OYUN VE OYALANMA YERİ
ABD, Irak’ı işgal etmesinin üzerinden yirmi yıl geçti. Geçen sürede, bir çok olaylar yaşandı. En önemlisi Irak’a bir daha istikrar gelmedi. Bir çok örgütler kendini söz sahibi görüp, bölgede her türlü kan ve şiddeti yaptı.
ABD Irak ve Suriye petrollerine sahip olmak için her türlü işe baş vuran bir ülke konumundadır. Bu bağlamda kurduğu terör örgütleri bu ülkelerde kaos yaratarak, ABD’nin istediği ortamı sağlamaktadır. Petroller kuyulardan çıkar çıkmaz ABD petrol şirketleri istediği şekilde dağıtımlarını yaparken, o bölgede yaşayan masumların hakları da, hiçe sayılmış olmaktadır.
Zaten insan hakları olsaydı, ABD, yirmi yıl önce Irak’a girip, milyonlarca insanı öldürmezdi. Dahası kullandığı silahlarla da, ayakta kalan insanın sağlığını bozulmasına neden olmazdı. Deniz aşırı ülkeden gelerek, Türkiye’nin sınır komşusu iki ülkede kaos yaratarak, terör örgütlerine her türlü desteği sağlamayı kendinde hak görmesi, olayın ayrı bir boyutudur.
PKK terör örgütü daha düne kadar yayayken, sonra ABD’nin verdiği araçlarla kendini değiştirdi. Daha sonra da, helikoptere kavuştu. Ancak anlamadan bilmeden helikoptere fazla sayıda terörist binerse olacağı düşmekti.
Demek ki, yeterince, helikopterle ilgili ders alamadılar. Veya almadılar.
Dünyayı sadece kendisinin yönetmesini isteyen ülkeler, her nedense yaptıklarının farkında değil. ABD, kendisini dünyanın tek hakimi olarak görmek isterken Rusya’da diğer taraftan kendi hegemonyasını kurmanın hesabını yapıyor
Her iki ülke lideri de, şunu çok iyi bilmelidir.

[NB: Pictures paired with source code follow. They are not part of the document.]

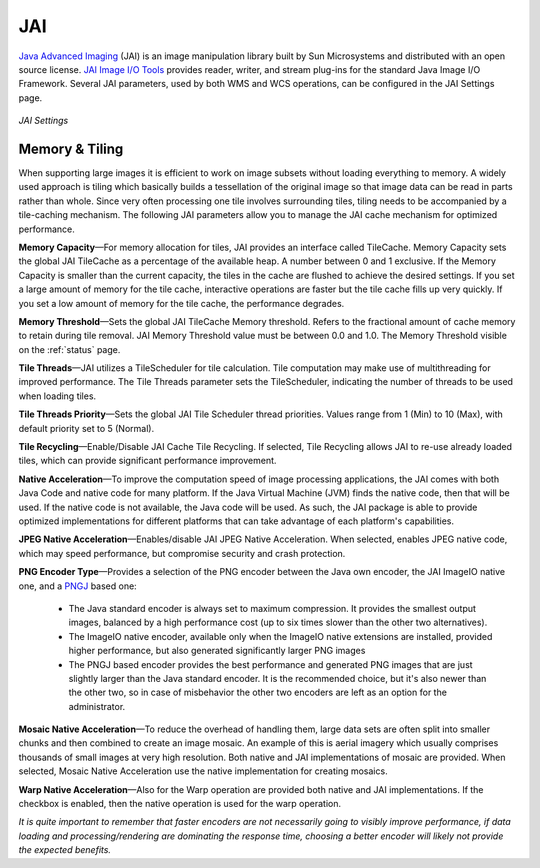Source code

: .. _JAI:

JAI
===
`Java Advanced Imaging <http://java.sun.com/javase/technologies/desktop/media/jai/>`_ (JAI) is an image manipulation library built by Sun Microsystems and distributed with an open source license.
`JAI Image I/O Tools <https://jai-imageio.dev.java.net/>`_ provides reader, writer, and stream plug-ins for the standard Java Image I/O Framework. 
Several JAI parameters, used by both WMS and WCS operations, can be configured in the JAI Settings page. 

.. figure:: ../images/server_JAI.png
   :align: center
   
   *JAI Settings*
   
Memory & Tiling 
---------------

When supporting large images it is efficient to work on image subsets without loading everything to memory. A widely used approach is tiling which basically builds a tessellation of the original image so that image data can be read in parts rather than whole. Since very often processing one tile involves surrounding tiles, tiling needs to be accompanied by a tile-caching mechanism. The following JAI parameters allow you to manage the JAI cache mechanism for optimized performance.   

**Memory Capacity**—For memory allocation for tiles, JAI provides an interface called TileCache. Memory Capacity sets the global JAI TileCache as a percentage of the available heap. A number between 0 and 1 exclusive. If the Memory Capacity is smaller than the current capacity, the tiles in the cache are flushed to achieve the desired settings. If you set a large amount of memory for the tile cache, interactive operations are faster but the tile cache fills up very quickly. If you set a low amount of memory for the tile cache, the performance degrades.

**Memory Threshold**—Sets the global JAI TileCache Memory threshold. Refers to the fractional amount of cache memory to retain during tile removal. JAI Memory Threshold value must be between 0.0 and 1.0. The Memory Threshold visible on the :ref:`status` page. 

**Tile Threads**—JAI utilizes a TileScheduler for tile calculation. Tile computation may make use of multithreading for improved performance. The Tile Threads parameter sets the TileScheduler, indicating the number of threads to be used when loading tiles. 
 
**Tile Threads Priority**—Sets the global JAI Tile Scheduler thread priorities. Values range from 1 (Min) to 10 (Max), with default priority set to 5 (Normal).

**Tile Recycling**—Enable/Disable JAI Cache Tile Recycling. If selected, Tile Recycling allows JAI to re-use already loaded tiles, which can provide significant performance improvement. 

**Native Acceleration**—To improve the computation speed of image processing applications, the JAI comes with both Java Code and native code for many platform. If the Java Virtual Machine (JVM) finds the native code, then that will be used. If the native code is not available, the Java code will be used. As such, the JAI package is able to provide optimized implementations for different platforms that can take advantage of each platform's capabilities.    

**JPEG Native Acceleration**—Enables/disable JAI JPEG Native Acceleration. When selected, enables JPEG native code, which may speed performance, but compromise security and crash protection. 

**PNG Encoder Type**—Provides a selection of the PNG encoder between the Java own encoder, the JAI ImageIO native one, and a `PNGJ <https://code.google.com/p/pngj/>`_ based one:

  * The Java standard encoder is always set to maximum compression. It provides the smallest output images, balanced by a high performance cost (up to six times slower than the other two alternatives).
  * The ImageIO native encoder, available only when the ImageIO native extensions are installed, provided higher performance, but also generated significantly larger PNG images
  * The PNGJ based encoder provides the best performance and generated PNG images that are just slightly larger than the Java standard encoder. It is the recommended choice, but it's also newer than the other two, so in case of misbehavior the other two encoders are left as an option for the administrator. 

**Mosaic Native Acceleration**—To reduce the overhead of handling them, large data sets are often split into smaller chunks and then combined to create an image mosaic. An example of this is aerial imagery which usually comprises thousands of small images at very high resolution. Both native and JAI implementations of mosaic are provided. When selected, Mosaic Native Acceleration use the native implementation for creating mosaics. 

**Warp Native Acceleration**—Also for the Warp operation are provided both native and JAI implementations. If the checkbox is enabled, then the native operation is used for the warp operation.

*It is quite important to remember that faster encoders are not necessarily going to visibly improve performance, if data loading and processing/rendering are dominating the response time, choosing a better encoder will likely not provide the expected benefits.*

Dünya, oyun ve oyalanma yeridir. Diğer ifadeyle dünya hiçbir ülkenin ebedi kalacağı bir durak yeri değildir.
Kendini gelişmiş olarak görebilirsin. Silahta üretebilirsin. Tüm bunlar bir başka ülkenin topraklarını işgal etme hakkını vermez.
Her ülkenin bir toprağı, bir yaşam düzeni, bir kültürü, bir dini vardır. uluslar arası hak ve hukuk çerçevesinde yaşam sürülmelidir. Ülkeler arası ticaret olmalıdır. Ancak ticaretini başka boyutlara getirip, sömürme yolu seçilmemeli.
Bir çok ülkeden mülteci olarak başka ülkelere sığınanlar oldu. Bunların kökenlerine baktığımızda, karşımıza yine sömürücü düzenin aktörleri çıkmaktadır.
Ülkelerini terk etme zorunda bırakılan mülteciler, gittikleri ülkelerde de, sorun yaratmaktadırlar. Kendi yaşam biçimlerini mülteci oldukları ülkede sürdürmek istemeleri de, ayrı bir sorun kaynağıdır.
O insanları mülteci konumuna sokan ülkeler istedikleri, petrolü yada yeraltı kaynağına sahip olmak istemeleri bu tip sorunları doğurmaktadır.